• Data supplied
- Opening Delimiter -

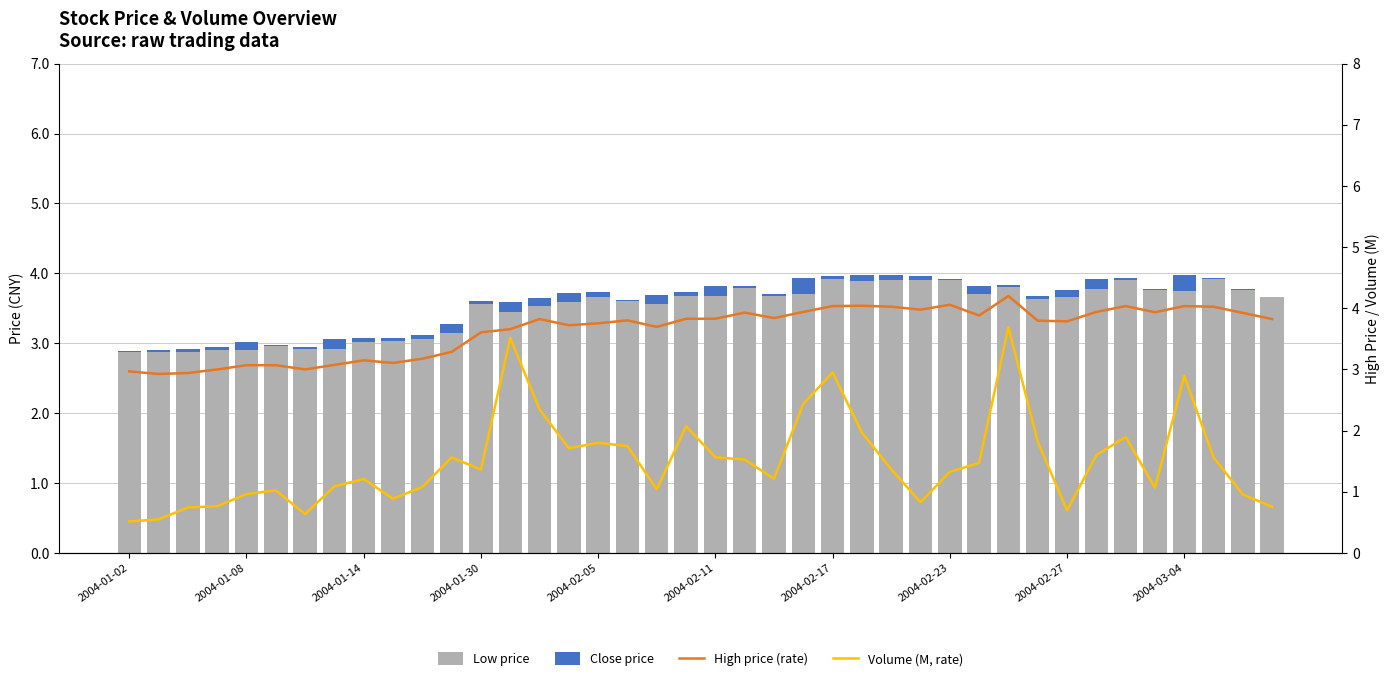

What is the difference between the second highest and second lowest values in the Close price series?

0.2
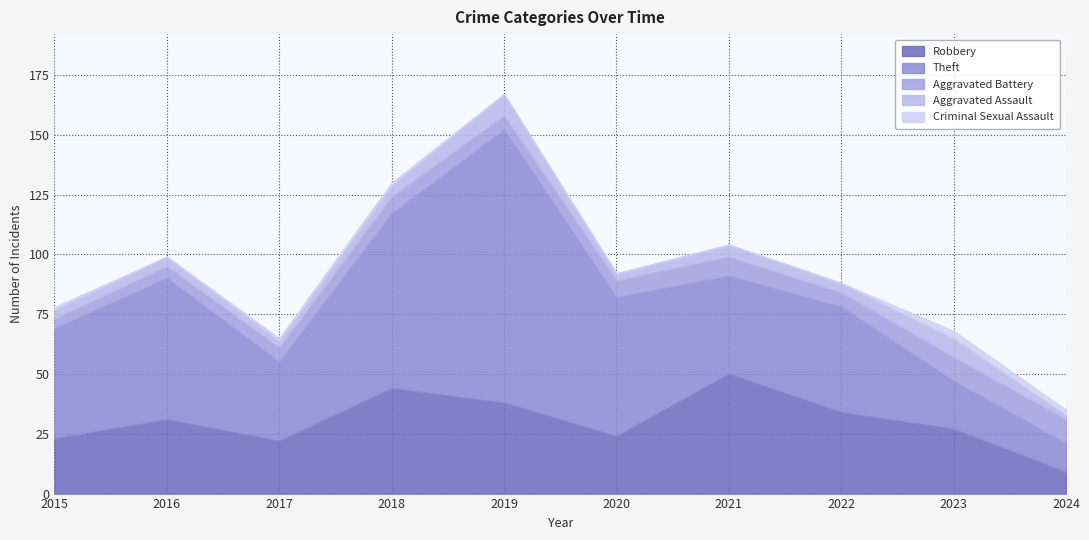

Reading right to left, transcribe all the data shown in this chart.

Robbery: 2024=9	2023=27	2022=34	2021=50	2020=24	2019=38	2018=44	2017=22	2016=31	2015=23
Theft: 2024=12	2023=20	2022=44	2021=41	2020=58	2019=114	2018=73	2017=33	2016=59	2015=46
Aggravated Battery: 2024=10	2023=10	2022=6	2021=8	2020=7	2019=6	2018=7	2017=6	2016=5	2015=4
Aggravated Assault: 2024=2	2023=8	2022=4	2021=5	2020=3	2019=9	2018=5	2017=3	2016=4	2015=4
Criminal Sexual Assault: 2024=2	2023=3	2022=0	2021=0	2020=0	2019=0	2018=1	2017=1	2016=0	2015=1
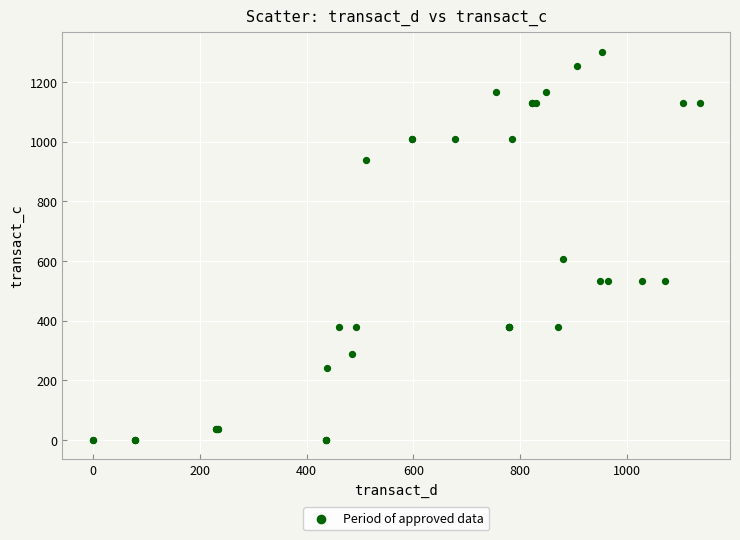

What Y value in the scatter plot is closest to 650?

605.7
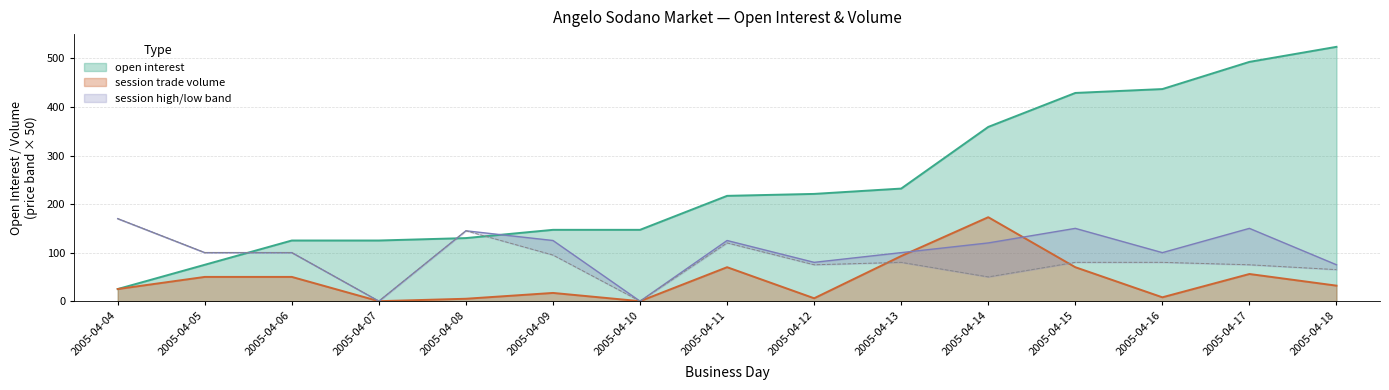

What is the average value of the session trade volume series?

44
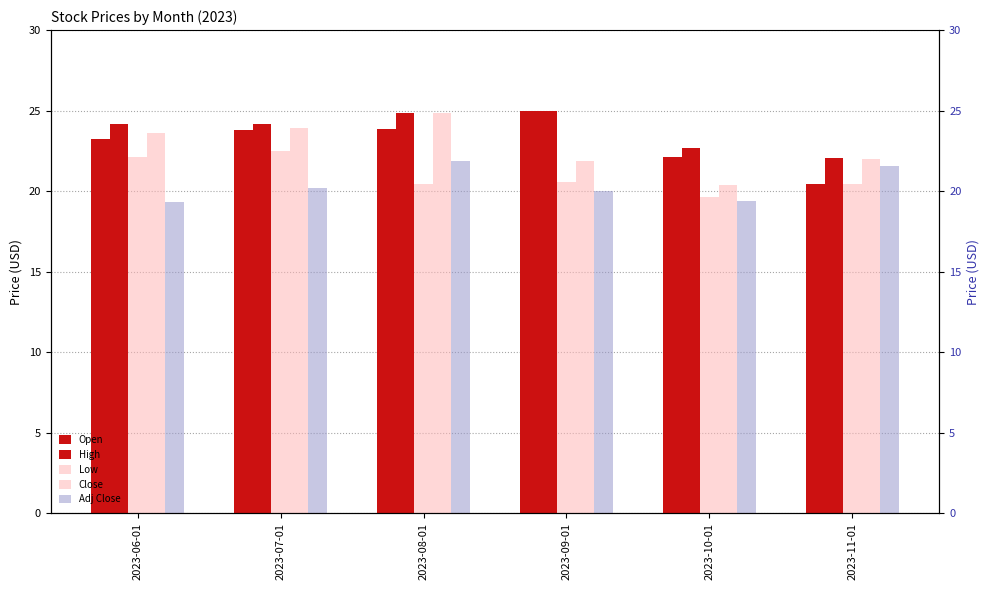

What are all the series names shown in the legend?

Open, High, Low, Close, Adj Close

- Closing Delimiter -

Put the records above into a JSON list of strings, with each line as its own string. Leave out blank lines and the picture lines.

[
  "What is the difference between the second highest and second lowest values in the Close price series?",
  "0.2",
  "Reading right to left, transcribe all the data shown in this chart.",
  "Robbery: 2024=9\t2023=27\t2022=34\t2021=50\t2020=24\t2019=38\t2018=44\t2017=22\t2016=31\t2015=23",
  "Theft: 2024=12\t2023=20\t2022=44\t2021=41\t2020=58\t2019=114\t2018=73\t2017=33\t2016=59\t2015=46",
  "Aggravated Battery: 2024=10\t2023=10\t2022=6\t2021=8\t2020=7\t2019=6\t2018=7\t2017=6\t2016=5\t2015=4",
  "Aggravated Assault: 2024=2\t2023=8\t2022=4\t2021=5\t2020=3\t2019=9\t2018=5\t2017=3\t2016=4\t2015=4",
  "Criminal Sexual Assault: 2024=2\t2023=3\t2022=0\t2021=0\t2020=0\t2019=0\t2018=1\t2017=1\t2016=0\t2015=1",
  "What Y value in the scatter plot is closest to 650?",
  "605.7",
  "What is the average value of the session trade volume series?",
  "44",
  "What are all the series names shown in the legend?",
  "Open, High, Low, Close, Adj Close"
]